### Step-1:Business Problem Understanding

- The goal is to predict a person's medical expenses based on factors like age, BMI, smoking status, and other demographic information. This helps in estimating healthcare costs and making informed insurance or medical decisions.

In [1]:
import pandas as pd 
import numpy as np 
import matplotlib.pyplot as plt
import seaborn as sns

import warnings 
warnings.simplefilter('ignore')

In [2]:
from sklearn.model_selection import train_test_split

from sklearn.linear_model import Ridge

from sklearn.metrics import r2_score 

from sklearn.model_selection import cross_val_score

from sklearn.model_selection import GridSearchCV

### Step-2 :Data Understanding

**Load Data & Understand every variable**

In [3]:
df = pd.read_csv(r'C:\Users\sahur\Downloads\insurance.csv')
df.head()

Unnamed: 0,age,sex,bmi,children,smoker,region,expenses
0,19,female,27.9,0,yes,southwest,16884.92
1,18,male,33.8,1,no,southeast,1725.55
2,28,male,33.0,3,no,southeast,4449.46
3,33,male,22.7,0,no,northwest,21984.47
4,32,male,28.9,0,no,northwest,3866.86


**Dataset Understanding**

In [4]:
df.shape

(1338, 7)

**Step - 3:Data Preprocessing**

In [5]:
df.duplicated().sum()

1

In [6]:
df.drop_duplicates(inplace = True)

In [7]:
df.shape

(1337, 7)

In [8]:
# drop the region column 
df.drop('region',axis = 1,inplace = True)

In [22]:
# encoding sex column
df['sex'].replace({'female':0,'male':1},inplace = True)

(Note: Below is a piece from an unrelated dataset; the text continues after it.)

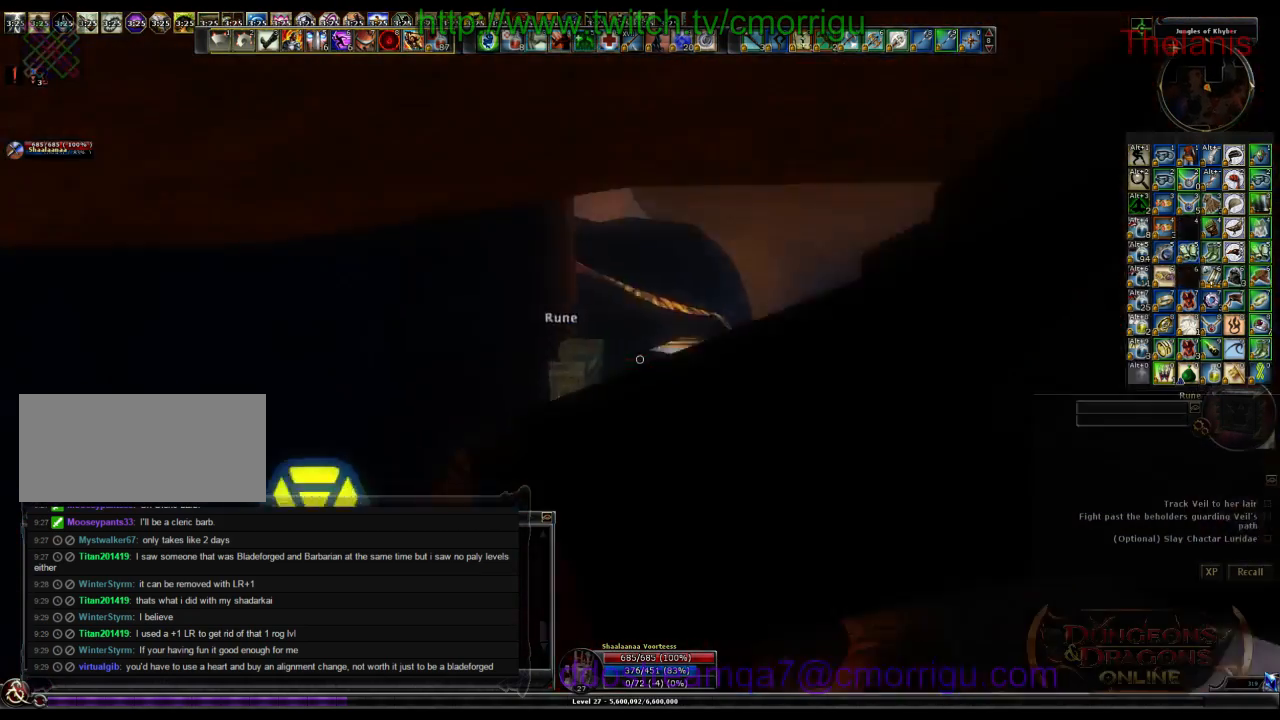
{"keys": ["w"], "events": [[200, "d", "down"], [400, "d", "up"]]}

# encoding 'smoker' column 
df['smoker'].replace({'no':0,'yes':1},inplace = True)

In [23]:
x = df.drop('expenses',axis = 1)
y = df['expenses']

In [24]:
x_train,x_test,y_train,y_test = train_test_split(x,y,train_size = 0.8,random_state = 9)

### Step-4 :Modelling

**Applying Hyperparameter tuning for Ridge Regression**

In [25]:
# model
estimator = Ridge()

# parameters & values
param_grid = {'alpha':list(range(1,100))}

# Identifying the best value of the paramer within given values for the given data 
model_hp = GridSearchCV(estimator,param_grid,cv=5,scoring = 'r2')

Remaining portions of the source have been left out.